* [Document section]
Stellaris grand strategy space game by Paradox discussy thingy thready thingy

I agree that the fundamental issue is speed of in-system events versus speed of FTL. However, I don’t think in-system stuff can be sped up that much. The basic time tick in Stellaris is days (with hidden ticks of a tenth-day), so being able to conduct raids in hours is not going to happen. Right now it’s months I think. I don’t think I would want to see fleets zipping around the inner system much faster than now.

Also, FTL speed in Stellaris is just really fast, compared to most other space 4x games. Within a few years your initial scouts can visit dozens of new stars. I wouldn’t be surprised if your starting three corvettes with hyperlanes could cover the equivalent of a Moo2 large galaxy in the time it takes for starting Moo2 scouts to reach their first destination.

FTL is a problem area for Stellar is in general, and ties back into doom stacks being optimal and warfare being boring.

I still don’t understand how they could draw inspiration from Sword of the Stars without undersranding what made the FTL types meaningful in that game.

I’m sure other players have tried to destroy enemy warp station networks and quickly realised its futile and the enemy constructors will rebuild them just as quickly?

Its also a shame they don’t seem to have looked at how EU deals with doomstacks or defeat. Did they never try a reinforcement and manpower type of system?

I still firmly believe Stellaris would be a much better game if the foundation had have been EU4 in space, and work on modifications from there!

I think all FTL movement but hyperlane movement should be nuked. Hyperlanes are an old-school, tried-and-true wargame convention that create nice chokepoints and actual things to fight over.

* [The problem]
In the Stellaris discussion, what is the basic time tick in the game? The material after the Stellaris discussion is separate from it.

* [Record set]
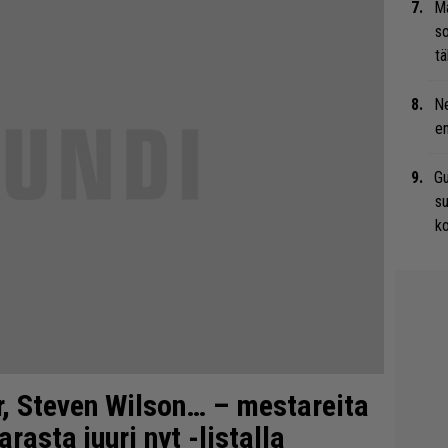
Ma
so
tä
Ne
en
Gu
su
ko
, Steven Wilson… – mestareita
arasta juuri nyt -listalla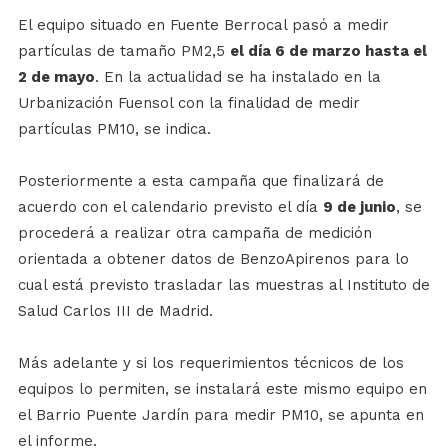
El equipo situado en Fuente Berrocal pasó a medir
partículas de tamaño PM2,5
el día 6 de marzo hasta el
2 de mayo
. En la actualidad se ha instalado en la
Urbanización Fuensol con la finalidad de medir
partículas PM10, se indica.
Posteriormente a esta campaña que finalizará de
acuerdo con el calendario previsto el día
9 de junio
, se
procederá a realizar otra campaña de medición
orientada a obtener datos de BenzoApirenos para lo
cual está previsto trasladar las muestras al Instituto de
Salud Carlos III de Madrid.
Más adelante y si los requerimientos técnicos de los
equipos lo permiten, se instalará este mismo equipo en
el Barrio Puente Jardín para medir PM10, se apunta en
el informe.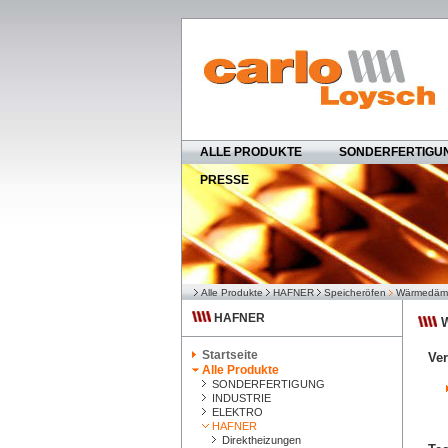
ALLE PRODUKTE
SONDERFERTIGU
PRESSE
Alle Produkte
HAFNER
Speicheröfen
Wärmedämm
HAFNER
W
Startseite
Ve
Alle Produkte
SONDERFERTIGUNG
INDUSTRIE
ELEKTRO
HAFNER
Direktheizungen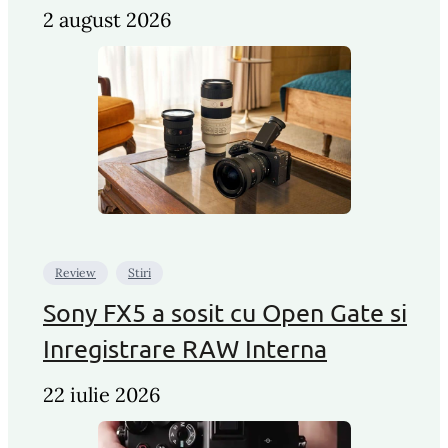
2 august 2026
Review
Stiri
Sony FX5 a sosit cu Open Gate si
Inregistrare RAW Interna
22 iulie 2026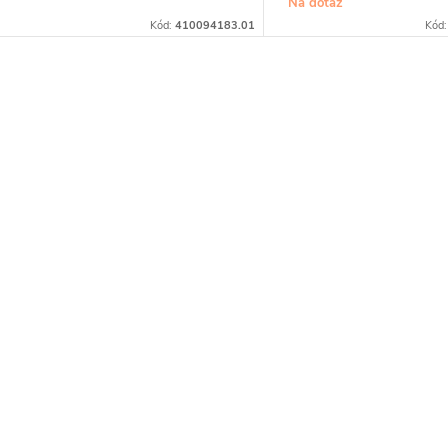
Na dotaz
Kód:
410094183.01
Kód
O
v
á
d
a
c
p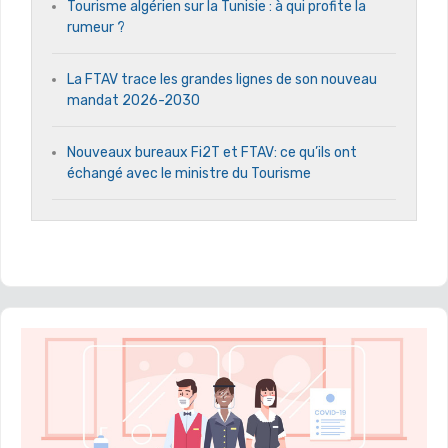
Tourisme algérien sur la Tunisie : à qui profite la
rumeur ?
La FTAV trace les grandes lignes de son nouveau
mandat 2026-2030
Nouveaux bureaux Fi2T et FTAV: ce qu’ils ont
échangé avec le ministre du Tourisme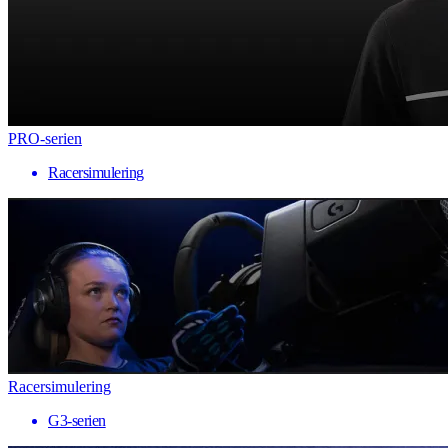
PRO-serien
Racersimulering
Racersimulering
G3-serien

* [Task response]
Days, with hidden ticks of a tenth of a day.